If America were socialist we'd be no better than Mexico. Our water and sewer would fall apart, we'd see people sick and dying from cholera again. The lights would go out because its nobody's job to keep them on, and why bother, right? You'd end up shivering in the cold. No amount of education will fix that indifference. Socialism is all about ignoring progress and responsibility and managing the die-off. Eventually, even you will be unnecessary. Then its your turn to kneel in the ditch in front of the firing squad. That's the big danger of cult-mentality trust. The crazies running the world today are megalomaniacs who deny reality. This is why we don't have fuel rationing, why our currency is inflating daily, why our food costs more and more, why our healthcare is nationalizing and lowering in quality, why there's no enough flu shots and they're no longer free, why there's $3.30/gal gasoline and the roads are falling apart because those fuel taxes are being spent on social programs instead of the road repairs they're supposed to, and why, most importantly, all the jobs are in China and India. We screwed ourselves. Its our fault. We voted for greed and laziness and easy money. Not to protect our kids from the future we can't prevent. We voted for crazy.

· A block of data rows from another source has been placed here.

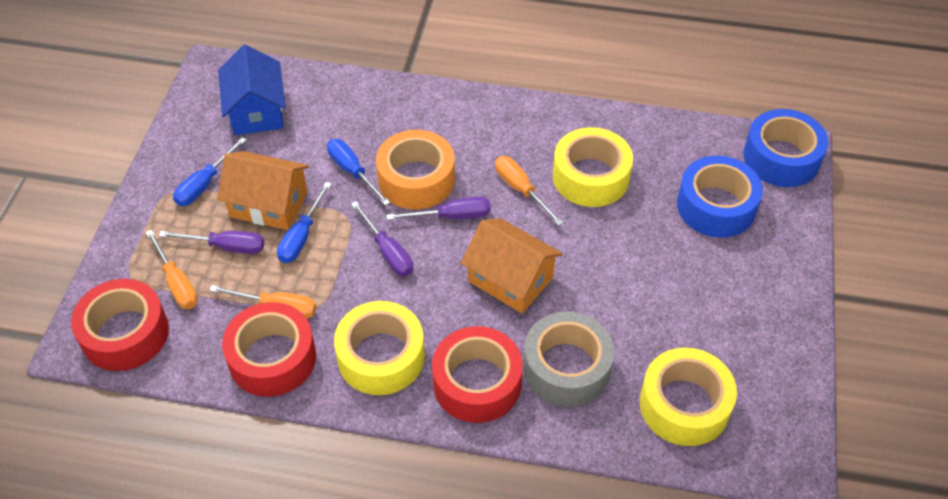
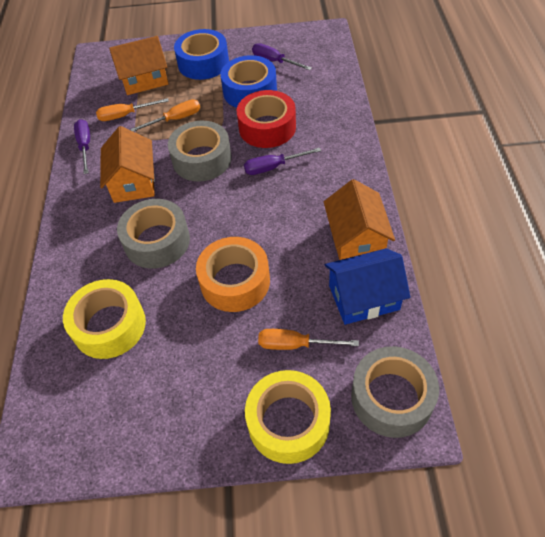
blue screwdriver: [173,137,247,206] [277,182,332,263] [327,139,390,206] = 3 -> none = 0
grey tape: [523,311,614,407] = 1 -> [117,199,190,268] [168,121,232,181] [351,346,439,438] = 3
orange house: [217,151,309,230] [461,219,563,314] = 2 -> [100,126,155,203] [109,36,168,95] [324,179,395,260] = 3
red tape: [71,279,169,371] [222,302,316,397] [432,326,523,423] = 3 -> [237,90,296,148] = 1
yellow tape: [334,301,425,395] [553,127,633,207] [640,347,737,446] = 3 -> [63,279,146,359] [245,370,331,464] = 2

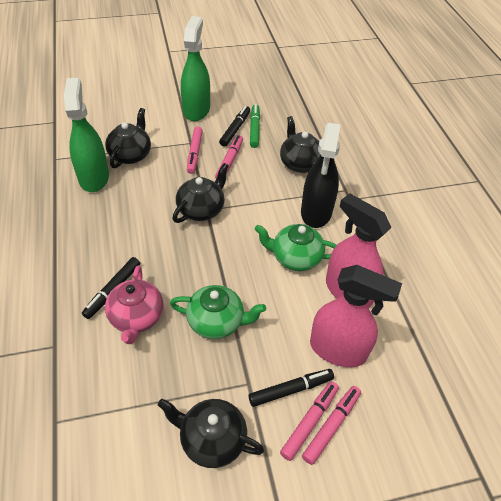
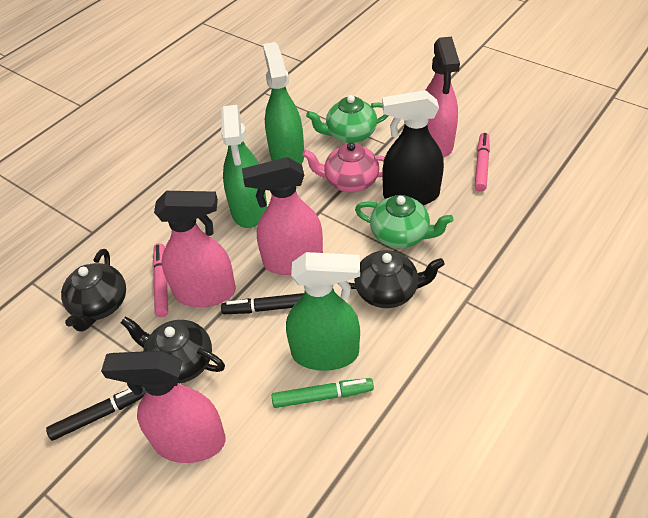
black marker: [82,257,140,319] [219,106,250,147] [248,369,334,407] = 3 -> [46,385,146,441] [221,293,304,314] = 2
black teapot: [105,108,151,168] [158,399,264,468] [172,163,229,223] [280,116,321,173] = 4 -> [61,249,126,331] [121,317,225,384] [348,250,445,308] = 3
green spray bottle: [64,78,109,192] [181,16,210,121] = 2 -> [221,105,267,228] [263,42,304,164] [286,252,360,371] = 3
pink marker: [187,127,203,174] [215,135,243,179] [280,381,339,461] [302,386,361,465] = 4 -> [152,243,168,317] [475,133,490,192] = 2
pink spray bottle: [310,265,402,367] [326,193,392,308] = 2 -> [101,351,226,463] [154,191,236,307] [242,157,323,275] [426,37,460,158] = 4

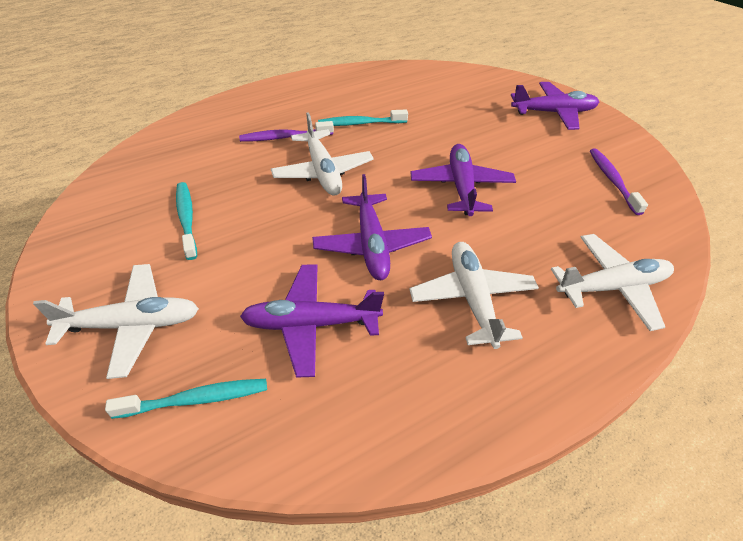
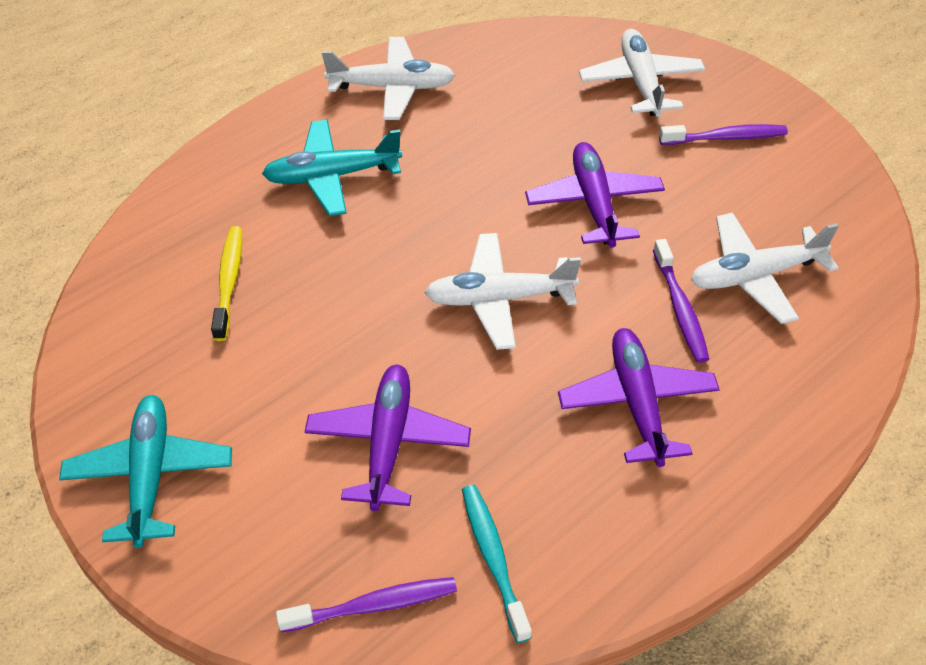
purple plane: [240,264,384,378] [312,174,432,280] [411,144,516,216] [511,82,599,130] = 4 -> [305,364,471,511] [525,142,665,248] [558,328,720,467] = 3
purple toothbrush: [239,121,334,142] [590,148,648,215] = 2 -> [276,577,457,632] [653,239,709,363] [659,124,788,145] = 3
turquoise plane: none = 0 -> [59,395,232,548] [262,120,402,216] = 2
turquoise toothbrush: [105,379,267,419] [176,182,197,260] [318,110,408,126] = 3 -> [462,485,532,643] = 1
yellow toothbrush: none = 0 -> [211,226,242,341] = 1

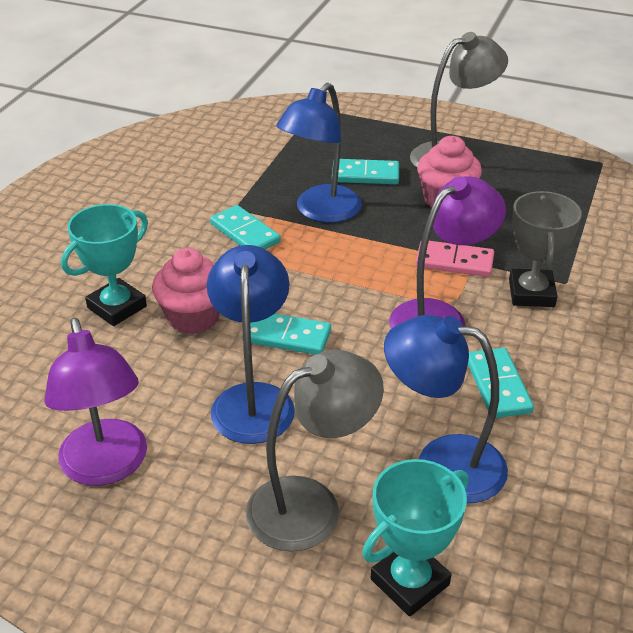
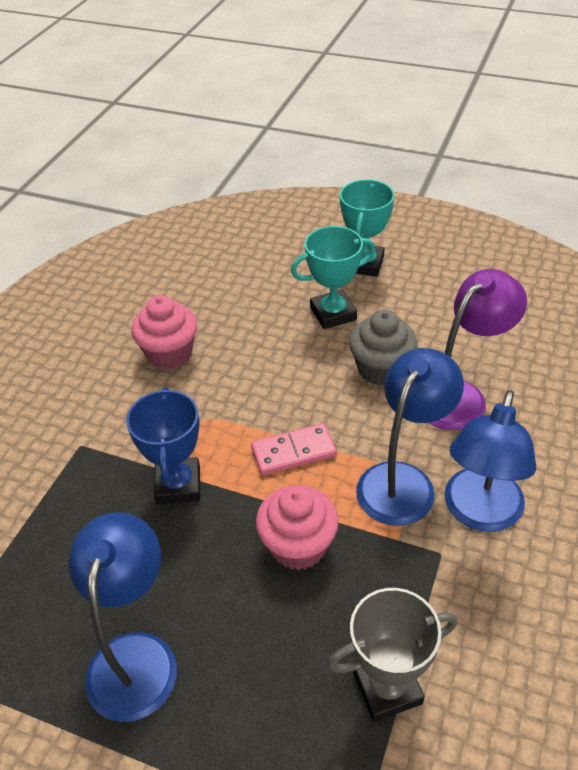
blue trophy: none = 0 -> [126,387,200,505] = 1
grey cupcake: none = 0 -> [349,310,417,386] = 1
grey lamp: [246,350,384,552] [410,32,508,168] = 2 -> none = 0
purple lamp: [44,318,147,486] [389,176,506,329] = 2 -> [429,269,527,430] = 1
turquoise domino: [210,205,281,249] [242,314,331,355] [332,159,399,184] [468,348,534,418] = 4 -> none = 0

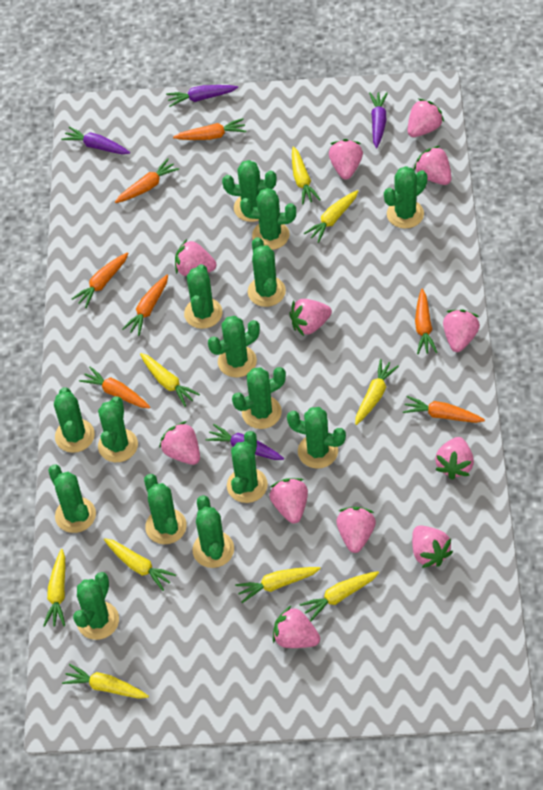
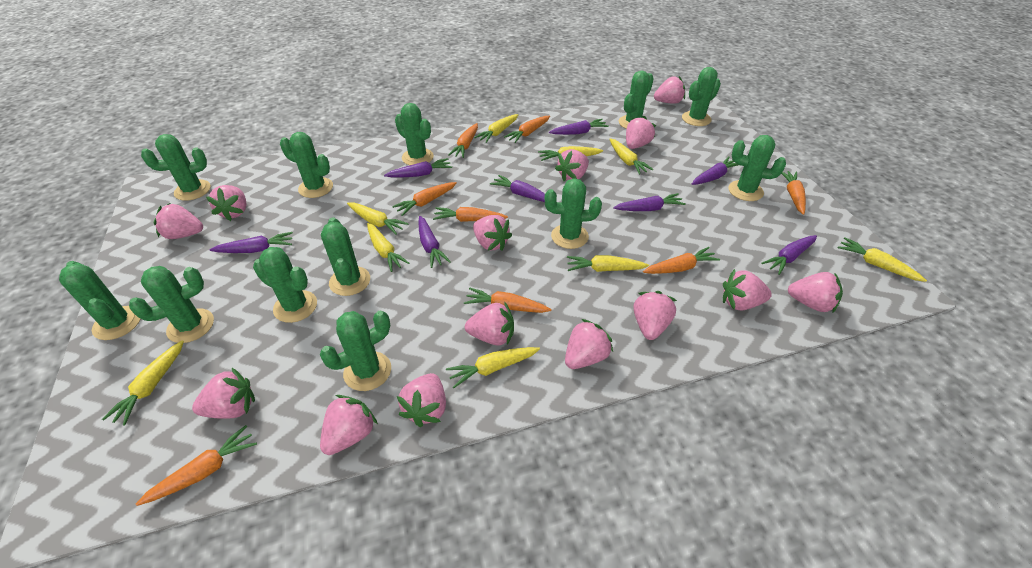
green cactus: [48,465,96,533] [54,387,95,453] [73,572,119,640] [98,396,138,462] [144,474,187,544] [184,264,222,329] [192,495,234,568] [208,316,260,377] [222,160,277,222] [227,431,268,503] [232,367,286,429] [240,188,296,250] [248,237,286,307] [287,407,346,469] [384,166,427,228] = 15 -> [59,261,141,340] [129,266,214,343] [141,134,211,201] [253,247,317,323] [280,132,333,198] [320,310,391,391] [321,217,370,296] [395,103,434,165] [545,178,602,249] [619,71,654,129] [682,67,721,126] [728,135,786,201] = 12
orange carrot: [72,252,128,308] [79,367,150,408] [115,159,179,203] [122,275,168,336] [173,118,246,140] [403,396,485,423] [415,289,438,354] = 7 -> [136,425,257,506] [392,182,457,216] [433,207,508,222] [448,123,478,158] [464,288,552,313] [504,116,550,143] [643,247,720,274] [782,171,806,215] = 8
pink strawberry: [159,421,200,465] [175,239,216,276] [269,478,308,523] [273,606,320,648] [289,299,332,336] [329,139,363,180] [336,507,376,553] [407,99,444,137] [412,525,453,568] [414,146,451,185] [435,437,474,480] [443,309,480,352] = 12 -> [154,203,203,239] [192,368,255,419] [206,185,246,221] [320,395,378,455] [397,373,446,427] [465,301,514,346] [473,215,512,251] [555,149,589,181] [565,319,613,369] [626,116,656,149] [633,291,677,340] [654,76,685,104] [723,269,772,311] [788,272,843,313] = 14
purple carrot: [61,126,130,154] [166,85,238,107] [205,424,284,460] [369,92,388,148] = 4 -> [210,232,293,253] [384,158,452,177] [418,216,451,268] [490,175,545,202] [549,119,609,135] [613,193,686,211] [692,157,738,185] [761,235,817,275] = 8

At this point our only good fortune is the terrible world economy has prevented a fuel price spike from going higher. Sure, we'll all be unemployed soon, but that's okay right? After all, the farmers will feed us for free because we voted for them to, thanks to Socialism! Oh wait. What if the farmers stop working? What if they export the food like Bennetton did in Argentina a decade ago? People starved, despite their insistence on voting for Socialism. It didn't save them at all. Will that happen here? Only time will tell. I won't make timing predictions because I've never been good at that. Stuff happens that delays things, or unanticipated things make it all a bit worse but in a way you didn't expect. Prediction is bad like that. The Oil IS running out. What we've got left is expensive and lower quality. It costs more. Its not available for everyone. Demand destruction has become the defining factor of the end of cheap oil. And isn't that just Crazy?